Even before it's technologically possible. And that has actually discouraged
innovation.
[...]
A point I want to make about education, by the way,
is: There's probably no other area where we can have as much as an opportunity
to increase innovation and growth than in education. Think about it this way:
Almost all U.S. workers will go through the U.S. education system. Not all, but almost all. So, think
about if we improved our education system tomorrow. Well, at first we are only
going to get a small gain because only the new workers will come in under the
new system. But as we get more and more workers coming in under the improved
system, that means that we have 100 million people educated a little bit
better. We are talking about trillions of dollars of potential gains there. So
there's no other place, bottleneck, where we can have as much influence on the
U.S. economy or society as the U.S. education system, because it's where all of
our workers are going to be channeled at some point, through that system. So a
small change there means a big change over the next 40 years. That sounds good;
I'm not sure that's true. A lot of what we learn in life, we don't learn in a
classroom, and so I'm not sure how--I think there are many ways in which they
will become more productive and skilled, and we figure those ways out. And we
sometimes do that in spite of our education. And sometimes our education is
what allows us to do it. I think it's fascinating--you think about your
education and mine--we logged a lot of hours in the economics classroom as
undergrads and graduate students. And we learned a lot there. We learned a huge
amount. But I'm amazed at how much I've learned since then. You could argue
that's what helped me learn how to learn. Certainly there was a basic framework
there. But we're in a really narrow technical field. Somebody who goes through
the standard K-12 educational system and then goes on to study, it doesn't
matter what it is, in college--I just have a feeling a lot of what they learn
comes afterwards anyway.
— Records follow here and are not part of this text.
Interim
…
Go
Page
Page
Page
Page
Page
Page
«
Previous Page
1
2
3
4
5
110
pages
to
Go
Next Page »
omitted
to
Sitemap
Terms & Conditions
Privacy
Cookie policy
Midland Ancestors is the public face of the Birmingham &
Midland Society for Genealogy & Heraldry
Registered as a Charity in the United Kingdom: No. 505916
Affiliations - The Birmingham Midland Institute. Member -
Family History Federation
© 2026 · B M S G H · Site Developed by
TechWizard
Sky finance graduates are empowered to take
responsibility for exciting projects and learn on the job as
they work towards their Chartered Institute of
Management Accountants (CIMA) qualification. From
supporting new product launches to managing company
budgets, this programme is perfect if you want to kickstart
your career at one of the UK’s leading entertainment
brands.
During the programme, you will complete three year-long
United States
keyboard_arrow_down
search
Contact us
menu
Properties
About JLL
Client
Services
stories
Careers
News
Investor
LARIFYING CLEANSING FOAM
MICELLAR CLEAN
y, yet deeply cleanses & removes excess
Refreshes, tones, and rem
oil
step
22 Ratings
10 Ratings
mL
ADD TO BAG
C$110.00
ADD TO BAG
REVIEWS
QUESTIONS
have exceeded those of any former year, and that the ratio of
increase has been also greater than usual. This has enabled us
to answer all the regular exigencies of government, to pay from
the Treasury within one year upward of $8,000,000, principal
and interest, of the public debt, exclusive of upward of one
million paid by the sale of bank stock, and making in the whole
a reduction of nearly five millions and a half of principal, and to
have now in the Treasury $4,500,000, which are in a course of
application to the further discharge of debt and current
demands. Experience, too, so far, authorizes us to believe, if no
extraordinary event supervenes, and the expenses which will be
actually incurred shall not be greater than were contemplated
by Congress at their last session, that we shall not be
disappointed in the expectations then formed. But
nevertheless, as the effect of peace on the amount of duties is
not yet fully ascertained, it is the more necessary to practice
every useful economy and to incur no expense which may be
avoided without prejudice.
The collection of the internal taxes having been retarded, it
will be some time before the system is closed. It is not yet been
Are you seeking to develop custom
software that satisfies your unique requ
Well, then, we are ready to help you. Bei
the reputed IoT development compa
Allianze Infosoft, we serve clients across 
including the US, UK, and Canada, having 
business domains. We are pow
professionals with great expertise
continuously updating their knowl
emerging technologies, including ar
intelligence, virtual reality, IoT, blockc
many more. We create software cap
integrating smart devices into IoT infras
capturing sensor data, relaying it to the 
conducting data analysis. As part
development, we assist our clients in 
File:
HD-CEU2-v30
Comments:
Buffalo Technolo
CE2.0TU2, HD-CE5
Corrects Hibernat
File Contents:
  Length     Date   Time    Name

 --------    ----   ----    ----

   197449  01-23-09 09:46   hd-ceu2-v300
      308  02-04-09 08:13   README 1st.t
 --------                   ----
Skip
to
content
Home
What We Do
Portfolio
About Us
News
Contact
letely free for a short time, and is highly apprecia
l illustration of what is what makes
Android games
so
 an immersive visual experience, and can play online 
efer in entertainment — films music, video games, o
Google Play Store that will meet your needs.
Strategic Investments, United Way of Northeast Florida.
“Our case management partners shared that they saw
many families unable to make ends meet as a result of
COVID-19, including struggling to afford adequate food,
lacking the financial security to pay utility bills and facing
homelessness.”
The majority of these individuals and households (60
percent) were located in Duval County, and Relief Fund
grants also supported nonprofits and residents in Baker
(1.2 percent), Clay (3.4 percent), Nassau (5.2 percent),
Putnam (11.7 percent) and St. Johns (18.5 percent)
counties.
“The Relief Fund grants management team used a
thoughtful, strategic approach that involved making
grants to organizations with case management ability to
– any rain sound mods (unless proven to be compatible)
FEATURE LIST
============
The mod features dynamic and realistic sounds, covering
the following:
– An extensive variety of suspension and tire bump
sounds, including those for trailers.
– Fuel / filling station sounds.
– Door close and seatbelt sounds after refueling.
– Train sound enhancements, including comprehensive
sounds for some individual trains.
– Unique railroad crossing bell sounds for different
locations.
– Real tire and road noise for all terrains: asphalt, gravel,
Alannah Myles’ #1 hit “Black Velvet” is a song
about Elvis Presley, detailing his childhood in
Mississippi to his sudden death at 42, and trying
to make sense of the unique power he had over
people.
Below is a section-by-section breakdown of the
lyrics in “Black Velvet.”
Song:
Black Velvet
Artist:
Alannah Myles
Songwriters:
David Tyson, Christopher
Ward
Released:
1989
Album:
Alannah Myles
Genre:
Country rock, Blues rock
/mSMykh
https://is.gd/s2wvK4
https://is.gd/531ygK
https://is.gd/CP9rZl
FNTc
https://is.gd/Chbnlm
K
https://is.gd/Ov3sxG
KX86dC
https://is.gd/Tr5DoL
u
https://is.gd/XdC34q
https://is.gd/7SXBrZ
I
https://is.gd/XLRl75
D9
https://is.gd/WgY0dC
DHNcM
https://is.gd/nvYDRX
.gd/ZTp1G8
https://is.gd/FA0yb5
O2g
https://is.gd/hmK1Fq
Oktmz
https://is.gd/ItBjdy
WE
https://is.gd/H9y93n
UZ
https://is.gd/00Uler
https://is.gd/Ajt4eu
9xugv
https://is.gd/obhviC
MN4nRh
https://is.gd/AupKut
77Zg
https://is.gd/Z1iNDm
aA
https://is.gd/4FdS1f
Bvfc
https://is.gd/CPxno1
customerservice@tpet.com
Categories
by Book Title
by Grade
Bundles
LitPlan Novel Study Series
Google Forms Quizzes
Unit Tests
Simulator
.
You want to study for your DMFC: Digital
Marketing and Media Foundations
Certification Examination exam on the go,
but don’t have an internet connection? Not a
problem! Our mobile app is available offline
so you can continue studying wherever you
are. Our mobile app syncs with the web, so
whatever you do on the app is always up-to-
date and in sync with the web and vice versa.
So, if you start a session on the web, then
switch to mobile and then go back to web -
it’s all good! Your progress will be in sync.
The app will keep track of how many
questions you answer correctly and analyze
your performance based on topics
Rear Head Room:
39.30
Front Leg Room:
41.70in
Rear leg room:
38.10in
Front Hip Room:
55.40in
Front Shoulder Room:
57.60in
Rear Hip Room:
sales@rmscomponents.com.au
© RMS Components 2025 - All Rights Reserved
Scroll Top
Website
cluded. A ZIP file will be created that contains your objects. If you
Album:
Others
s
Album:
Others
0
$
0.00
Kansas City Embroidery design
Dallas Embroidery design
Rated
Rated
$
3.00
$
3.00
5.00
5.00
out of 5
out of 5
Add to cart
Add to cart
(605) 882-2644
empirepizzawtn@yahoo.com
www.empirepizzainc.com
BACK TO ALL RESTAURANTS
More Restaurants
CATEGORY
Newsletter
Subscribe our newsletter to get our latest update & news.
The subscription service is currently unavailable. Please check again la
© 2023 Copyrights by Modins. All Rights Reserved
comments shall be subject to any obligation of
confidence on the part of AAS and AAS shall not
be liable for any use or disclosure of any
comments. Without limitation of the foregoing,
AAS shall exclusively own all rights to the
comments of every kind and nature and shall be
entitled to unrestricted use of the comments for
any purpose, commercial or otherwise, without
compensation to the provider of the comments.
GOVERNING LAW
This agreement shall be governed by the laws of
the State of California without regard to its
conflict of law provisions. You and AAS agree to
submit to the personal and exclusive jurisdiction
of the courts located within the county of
Maybe we ought to be shortening the whole process and
getting people out into the world at an earlier age. If they were mature
enough. Maybe. I think there's some truth to that for college for sure. For
K-12, I think it's going to be more important. I would say you are
right--people like you and I who have alternative sources of education, our
parents, family, friends, peer group. All of these things are working in our
advantage. But for a lot of kids in high school, they don't have those other
factors working in their advantage. So the one we can really move, the one
lever we have, we need to do everything we can to shift that lever. I totally
agree.
[...]
[H]igh-skilled immigration I think is such an obvious,
such a completely clear thing to do, that it's shocking that we haven't done it
already. It's literally easier to win the lottery than it is for a person of
advanced and high skills to get a visa into the United States; and what I mean
by that is we give out more visas in the lottery program--random
allocation--than we do to these people of extraordinary ability. Now that's
insane. How can you have a system like that, where you just randomly give out
visas and there's more of them than you give to people of extraordinary
ability? That's crazy. We need to cut back on regulation and we need to think
about it as not simply thinking about regulation as each regulation comes up. We
need to think about pebbles in the stream. We need to think about what happens
when you accrete, what happens when these things build up. I would like to see
us change our mindset from the warfare-welfare state towards innovation.